The header algorithm.h and the corresponding Algorithms Module includes parallel implementations of common STL algorithms using the library primitives.

int c = futures::reduce(v.begin(), v.end(), 0); // parallel by
                                                // default
assert(c == 1250025000);

Like the C++20 ranges library, these algorithms accept both iterators or ranges as parameters.

int c = futures::reduce(v, 0); // parallel by default
assert(c == 1250025000);

Better future algorithms

This library includes:

  • Large set of the STL-like algorithms in terms of futures and executors
  • Easy access to async algorithms based on executors without requiring other external libraries
    • This is common with C++ execution policies, such as TTB.

Executors

Like other parallel functions defined in this library, these algorithms allow simple execution policies to be replaced by concrete executors.

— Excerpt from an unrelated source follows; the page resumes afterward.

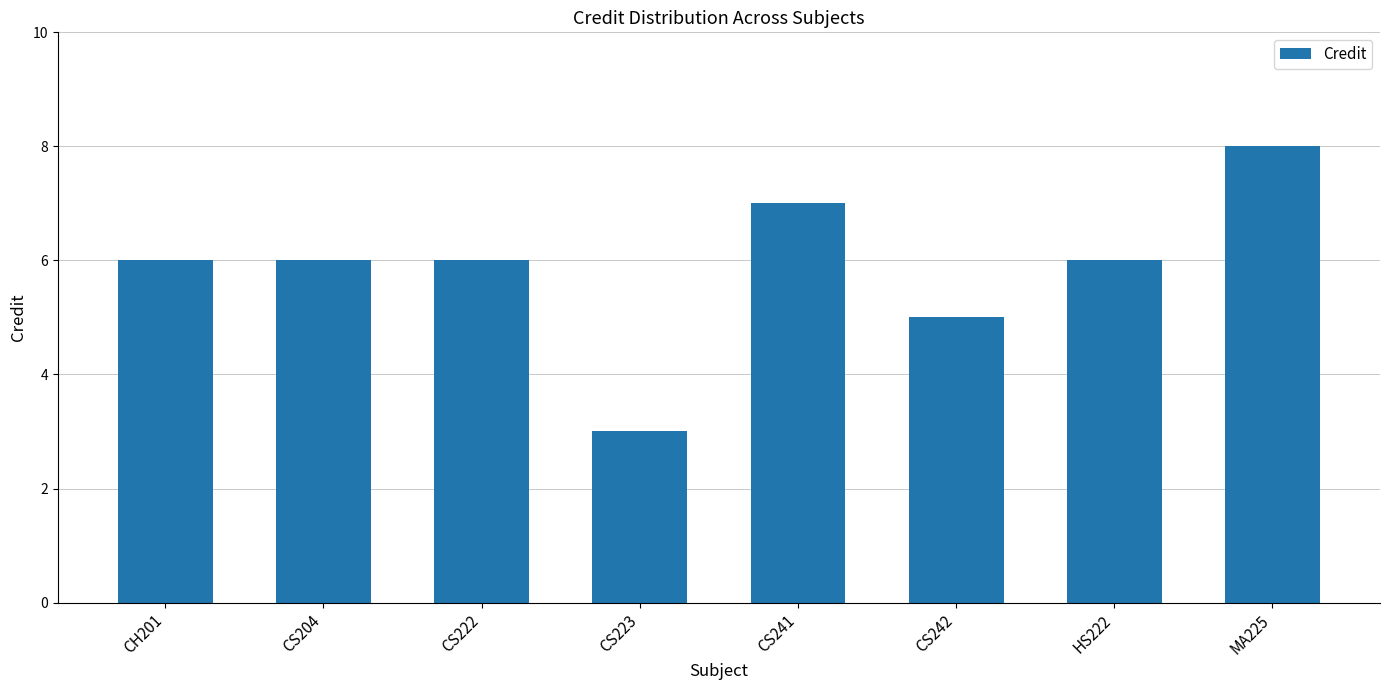

Are the bars horizontal?

No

futures::thread_pool pool(4);
auto ex = pool.get_executor();
futures::for_each(ex, v.begin(), v.begin() + 10, [](int x) {
    assert(x >= 0 && x <= 50000);
    long_task(x);
});

Parallel by default

Unless an alternative policy or executor is provided, all algorithms are executed in parallel by default whenever it is "reasonably safe" to do so. A parallel algorithm is considered "reasonably safe" if there are no implicit data races and deadlocks in its provided functors.

To execute algorithms sequentially, an appropriate executor or policy should be provided:

int c = futures::reduce(make_inline_executor(), v, 0); // sequential
                                                       // execution
assert(c == 1250025000);

int c = futures::reduce(futures::seq, v, 0); // sequential execution
assert(c == 1250025000);

Unless a policy is explicitly stated, all algorithms are parallel by default. These algorithms give us access to parallel algorithms that rely only on executors. This allows us to avoid of more complex libraries, such as TBB, to execute efficient parallel algorithms.

Compile time algorithms

Like in C++20, these algorithms can also be used in constexpr contexts with the default inline executor for these contexts.

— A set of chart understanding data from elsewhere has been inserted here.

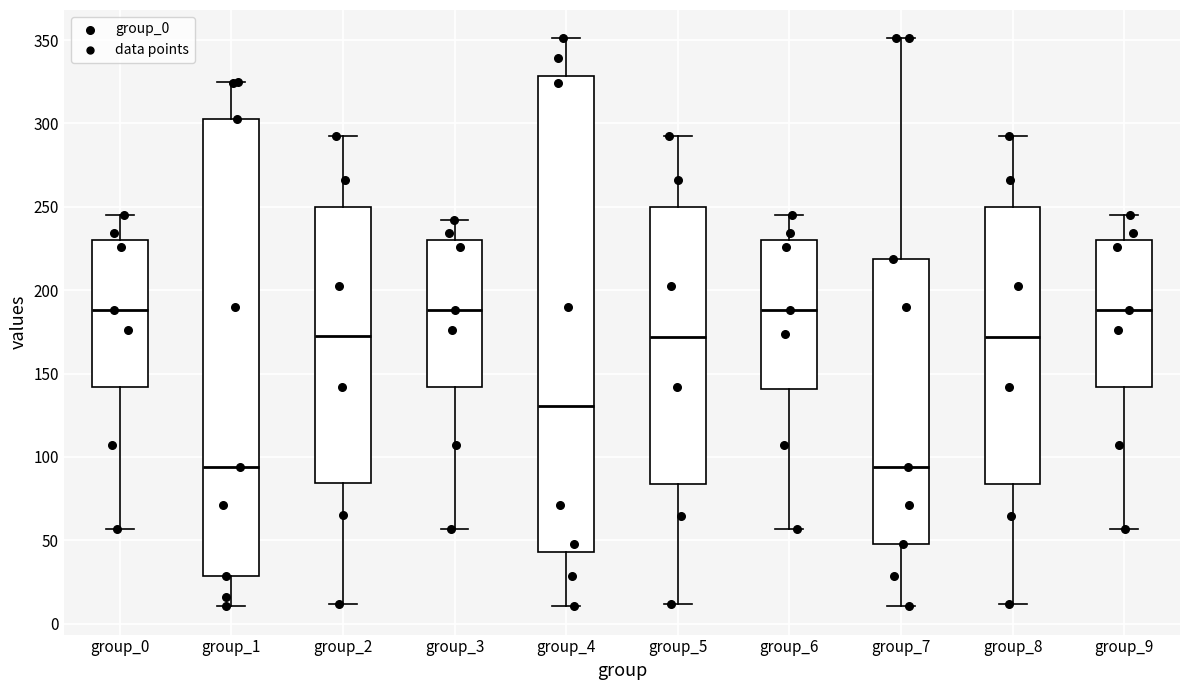

Reading left to right, read every box against the y-axis: the position of its median line, the range the box covers, and the ends of its whiskers. The values are not printed on the chart, so give them approximately, as read against the axis.

group_0: median 190, box 140 to 230, whiskers 55 to 245
group_1: median 95, box 30 to 305, whiskers 10 to 325
group_2: median 170, box 85 to 250, whiskers 10 to 295
group_3: median 190, box 140 to 230, whiskers 55 to 240
group_4: median 130, box 45 to 330, whiskers 10 to 350
group_5: median 170, box 85 to 250, whiskers 10 to 295
group_6: median 190, box 140 to 230, whiskers 55 to 245
group_7: median 95, box 50 to 220, whiskers 10 to 350
group_8: median 170, box 85 to 250, whiskers 10 to 295
group_9: median 190, box 140 to 230, whiskers 55 to 245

constexpr std::array<int, 5> a = { 1, 2, 3, 4, 5 };
constexpr int n = futures::reduce(a);
constexpr std::array<int, n> b{};
assert(b.size() == 15);

This feature depends on an internal library implementation equivalent to std::is_constant_evaluated. This implementation is available in most compilers (MSVC 1925, GCC 6, Clang 9), even when C++20 is not available. The macro FUTURES_HAS_CONSTANT_EVALUATED can be used to identify if the feature is available.